Call for Papers: The Making of a Global Market: Resort Skiing, Knowledge Transfer, and Media Culture during the Post-War Era (1950s-1970s)
We are seeking contributions for a peer reviewed, edited volume about skiing, knowledge transfer and media culture in ski resorts during the post-war era (1950s-1970s) which is intended to be published at a high quality publishing house in 2017.
Skiing as a sport has been practised in various forms and shapes for a long time. The earliest artefacts have been dated back to about 6,000 BC. In the last 150 years or so, alpine skiing has emerged and undergone “many improvements and almost metamorphoses” (Allen, 2012). But it was only in the post-war era that skiing turned from a niche sport into a multi-billion-dollar industry. The post-war-model of single purpose ski resorts attracted an increasing amount of visitors to mountainous regions all across the world and helped “morphing the sport from an elite practice to become a keystone of middle-class identity” (Denning, 2015).
The broadening of media sports cultures through the mainstreaming of television and the introduction of video supported the spread of ski resorts. The media coverage of ski competitions promoted the sport, creating visibility for ski cultures around the world. With resort skiing gaining popularity, formerly undeveloped, often inaccessible, regions in mountainous regions became centres of a mass industry, attracting skiers to specific, purposefully built places to practise the sport.
Research examining these historical developments will offer fresh insights: It will uncover a variety of critical domains such as knowledge exchange, migration, modernization and tourism – and interrogate the “strong interactive influences of various countries and certain persons in the sport” (Hoffmann, 2013). It will also discuss the significant role of media in the creation of emerging mass cultures around skiing. Many accounts document the influence of Austrian and Swiss know-how in the development of new areas: The establishment of ski resorts in the American west, for example, is described as a “facsimile of the Alps” (Denning 2015) with “a Gasthaus here and a Bierkeller there” (Allen, 2012). In the Australian context, the narrative of European influence is present as well, as migrants from Europe built up Australian post-war resorts according to what they have learned in various resorts all over the European Alps (Cross, 2012). In any case, the question if and how developers all over the world drew on similar patterns to create resorts, needs further exploration. Due to a lively exchange between the single resorts in different countries, an increased mobility of skiers, as well as global media coverage of ski events, ski resorts soon turned into transnational spaces.
The edited volume wants to analyse worldwide exchange processes and pin down flows of knowledge, ideas and thoughts that took place in ski resorts across the world during the 1950s and 1970s. Since “the power of sports media – especially for an emergent sport – can have the effect of profoundly influencing its developmental direction” (Rowe, 2015), this book will also consider the role of media culture in the development of resort skiing as a mass phenomenon during that time. “Research about intercultural transfer necessarily depends on comparisons” (Paulmann, 1998) and the book follows a comparative approach that allows seizing dynamic developments in different parts of the world and placing it into a global context.

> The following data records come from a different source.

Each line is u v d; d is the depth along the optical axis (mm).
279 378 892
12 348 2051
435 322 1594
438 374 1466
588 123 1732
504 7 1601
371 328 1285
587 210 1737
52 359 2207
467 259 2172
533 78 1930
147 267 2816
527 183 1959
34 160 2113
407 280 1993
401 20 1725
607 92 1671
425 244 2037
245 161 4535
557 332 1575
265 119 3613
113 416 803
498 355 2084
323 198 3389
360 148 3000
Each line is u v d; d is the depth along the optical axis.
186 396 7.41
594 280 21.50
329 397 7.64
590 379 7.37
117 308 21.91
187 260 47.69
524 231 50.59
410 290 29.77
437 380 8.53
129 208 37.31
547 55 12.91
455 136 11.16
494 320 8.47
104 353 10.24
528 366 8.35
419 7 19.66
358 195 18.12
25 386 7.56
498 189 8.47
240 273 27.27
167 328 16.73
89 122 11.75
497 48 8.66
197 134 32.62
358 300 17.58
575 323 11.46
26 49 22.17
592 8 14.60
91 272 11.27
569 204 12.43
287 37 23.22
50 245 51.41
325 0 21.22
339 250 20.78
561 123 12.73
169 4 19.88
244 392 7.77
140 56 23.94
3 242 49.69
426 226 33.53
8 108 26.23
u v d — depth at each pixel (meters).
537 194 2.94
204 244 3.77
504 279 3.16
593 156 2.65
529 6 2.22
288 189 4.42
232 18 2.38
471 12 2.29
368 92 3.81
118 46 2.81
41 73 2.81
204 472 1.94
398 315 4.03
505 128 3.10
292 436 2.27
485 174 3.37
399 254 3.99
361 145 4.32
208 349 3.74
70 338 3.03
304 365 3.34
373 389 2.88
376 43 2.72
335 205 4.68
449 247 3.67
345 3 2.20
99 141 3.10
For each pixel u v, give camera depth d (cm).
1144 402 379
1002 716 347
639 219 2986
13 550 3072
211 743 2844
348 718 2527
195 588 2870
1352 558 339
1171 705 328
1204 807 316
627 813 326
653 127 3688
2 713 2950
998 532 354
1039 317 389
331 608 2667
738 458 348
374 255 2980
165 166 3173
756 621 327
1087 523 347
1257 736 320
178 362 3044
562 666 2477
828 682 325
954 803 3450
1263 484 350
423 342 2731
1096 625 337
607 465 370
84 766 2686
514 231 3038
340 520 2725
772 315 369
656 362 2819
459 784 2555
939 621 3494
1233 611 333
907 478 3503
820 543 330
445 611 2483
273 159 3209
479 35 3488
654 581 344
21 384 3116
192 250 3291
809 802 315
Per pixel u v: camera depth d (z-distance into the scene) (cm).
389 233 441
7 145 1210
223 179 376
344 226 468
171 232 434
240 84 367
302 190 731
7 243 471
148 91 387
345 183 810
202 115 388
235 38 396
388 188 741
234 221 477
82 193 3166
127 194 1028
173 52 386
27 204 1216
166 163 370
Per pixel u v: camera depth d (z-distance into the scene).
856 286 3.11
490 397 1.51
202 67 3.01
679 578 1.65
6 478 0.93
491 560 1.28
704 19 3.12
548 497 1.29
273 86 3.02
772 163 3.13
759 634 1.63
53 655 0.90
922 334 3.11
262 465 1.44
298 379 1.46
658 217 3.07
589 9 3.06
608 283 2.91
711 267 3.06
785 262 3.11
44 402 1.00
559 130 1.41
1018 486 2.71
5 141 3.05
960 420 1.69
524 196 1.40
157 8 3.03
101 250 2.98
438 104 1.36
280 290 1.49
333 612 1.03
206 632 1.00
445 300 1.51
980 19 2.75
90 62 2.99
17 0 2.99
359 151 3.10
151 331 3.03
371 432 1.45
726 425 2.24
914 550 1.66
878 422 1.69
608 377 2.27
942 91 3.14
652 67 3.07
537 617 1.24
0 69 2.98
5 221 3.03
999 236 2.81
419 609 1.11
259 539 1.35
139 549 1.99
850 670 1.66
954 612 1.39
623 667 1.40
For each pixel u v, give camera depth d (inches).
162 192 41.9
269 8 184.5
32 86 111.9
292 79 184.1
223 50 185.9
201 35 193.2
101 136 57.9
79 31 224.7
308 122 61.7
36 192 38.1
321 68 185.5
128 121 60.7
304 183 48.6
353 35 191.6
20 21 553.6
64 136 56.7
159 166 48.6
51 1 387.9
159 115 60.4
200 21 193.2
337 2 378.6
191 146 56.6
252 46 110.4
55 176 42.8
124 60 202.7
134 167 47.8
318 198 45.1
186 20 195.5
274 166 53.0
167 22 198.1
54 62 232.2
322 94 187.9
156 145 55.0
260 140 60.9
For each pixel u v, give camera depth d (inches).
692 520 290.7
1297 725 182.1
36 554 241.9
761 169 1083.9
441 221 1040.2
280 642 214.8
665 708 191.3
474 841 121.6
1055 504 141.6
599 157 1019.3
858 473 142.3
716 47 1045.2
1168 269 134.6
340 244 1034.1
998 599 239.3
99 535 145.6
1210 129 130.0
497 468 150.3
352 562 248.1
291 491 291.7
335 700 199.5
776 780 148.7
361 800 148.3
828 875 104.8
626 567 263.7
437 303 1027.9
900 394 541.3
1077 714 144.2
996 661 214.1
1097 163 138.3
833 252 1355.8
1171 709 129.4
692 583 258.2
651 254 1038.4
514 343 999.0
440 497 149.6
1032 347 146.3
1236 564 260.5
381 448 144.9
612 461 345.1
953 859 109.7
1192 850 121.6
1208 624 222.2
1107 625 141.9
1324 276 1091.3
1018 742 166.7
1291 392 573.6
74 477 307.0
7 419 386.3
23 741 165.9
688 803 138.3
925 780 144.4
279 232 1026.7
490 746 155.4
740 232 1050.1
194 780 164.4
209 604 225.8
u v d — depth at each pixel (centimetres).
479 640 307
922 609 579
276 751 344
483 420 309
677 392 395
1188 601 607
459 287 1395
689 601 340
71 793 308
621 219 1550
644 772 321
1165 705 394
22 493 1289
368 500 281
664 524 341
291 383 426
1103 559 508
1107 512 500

Scholars from all academic disciplines are strongly encouraged to contribute to this new approach by providing a case study which addresses some of the following questions:
- Direction and Diffusion of Knowledge: How did ideas and concepts of winter mass tourism in ski resorts spread across the world? What type and/or direction of exchange of ideas and concepts can we discern? Was there a multi-layered multi-directional exchange of ideas or did ideas and concepts rather spread from dominant to peripheral regions?
- Realisation and Translation of Knowledge: How was the practice of skiing shaped in different regions of the world? Did some resort developers simply copy patterns of other resorts or did they configure existing concepts to local needs? Was there something like a “global formula” for the creation of successful resorts
- Actors: Who were the leading figures in the creation of different ski resorts (Differences and commonalities)? To what extent did migrants contribute to the development process? Where there any globally operating companies in ski resorts? What was the role of passionate enthusiasts and grassroots collectives?
- Popularisation and Media Culture: What role did media play in the creation of ski resorts and establishing an easily recognizable ski culture? What ideas and social norms associated with skiing did media disseminate, and through what content and media forms?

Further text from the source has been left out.